▶ [Description of the task]: With the records in front of you, set every one of them down exactly.

▶ [Information shown]:
***
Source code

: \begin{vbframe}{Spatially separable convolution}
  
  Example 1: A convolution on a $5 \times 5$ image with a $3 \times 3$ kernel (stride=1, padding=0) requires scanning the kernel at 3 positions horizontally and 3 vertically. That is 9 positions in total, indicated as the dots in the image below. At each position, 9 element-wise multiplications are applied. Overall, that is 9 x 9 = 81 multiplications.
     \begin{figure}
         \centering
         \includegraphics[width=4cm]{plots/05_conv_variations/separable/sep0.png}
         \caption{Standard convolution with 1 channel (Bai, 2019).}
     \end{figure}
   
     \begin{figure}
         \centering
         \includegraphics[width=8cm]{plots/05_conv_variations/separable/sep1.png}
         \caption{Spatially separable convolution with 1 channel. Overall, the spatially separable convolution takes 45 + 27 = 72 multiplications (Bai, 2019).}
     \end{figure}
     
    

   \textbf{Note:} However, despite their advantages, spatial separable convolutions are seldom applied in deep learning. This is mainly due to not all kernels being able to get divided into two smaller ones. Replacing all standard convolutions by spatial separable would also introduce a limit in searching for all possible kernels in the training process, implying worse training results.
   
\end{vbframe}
***
▶ [Expected answer]:
Source code

: \begin{vbframe}{Spatially separable convolution}
  
  Example 1: A convolution on a $5 \times 5$ image with a $3 \times 3$ kernel (stride=1, padding=0) requires scanning the kernel at 3 positions horizontally and 3 vertically. That is 9 positions in total, indicated as the dots in the image below. At each position, 9 element-wise multiplications are applied. Overall, that is 9 x 9 = 81 multiplications.
     \begin{figure}
         \centering
         \includegraphics[width=4cm]{plots/05_conv_variations/separable/sep0.png}
         \caption{Standard convolution with 1 channel (Bai, 2019).}
     \end{figure}
   
     \begin{figure}
         \centering
         \includegraphics[width=8cm]{plots/05_conv_variations/separable/sep1.png}
         \caption{Spatially separable convolution with 1 channel. Overall, the spatially separable convolution takes 45 + 27 = 72 multiplications (Bai, 2019).}
     \end{figure}
     
    

   \textbf{Note:} However, despite their advantages, spatial separable convolutions are seldom applied in deep learning. This is mainly due to not all kernels being able to get divided into two smaller ones. Replacing all standard convolutions by spatial separable would also introduce a limit in searching for all possible kernels in the training process, implying worse training results.
   
\end{vbframe}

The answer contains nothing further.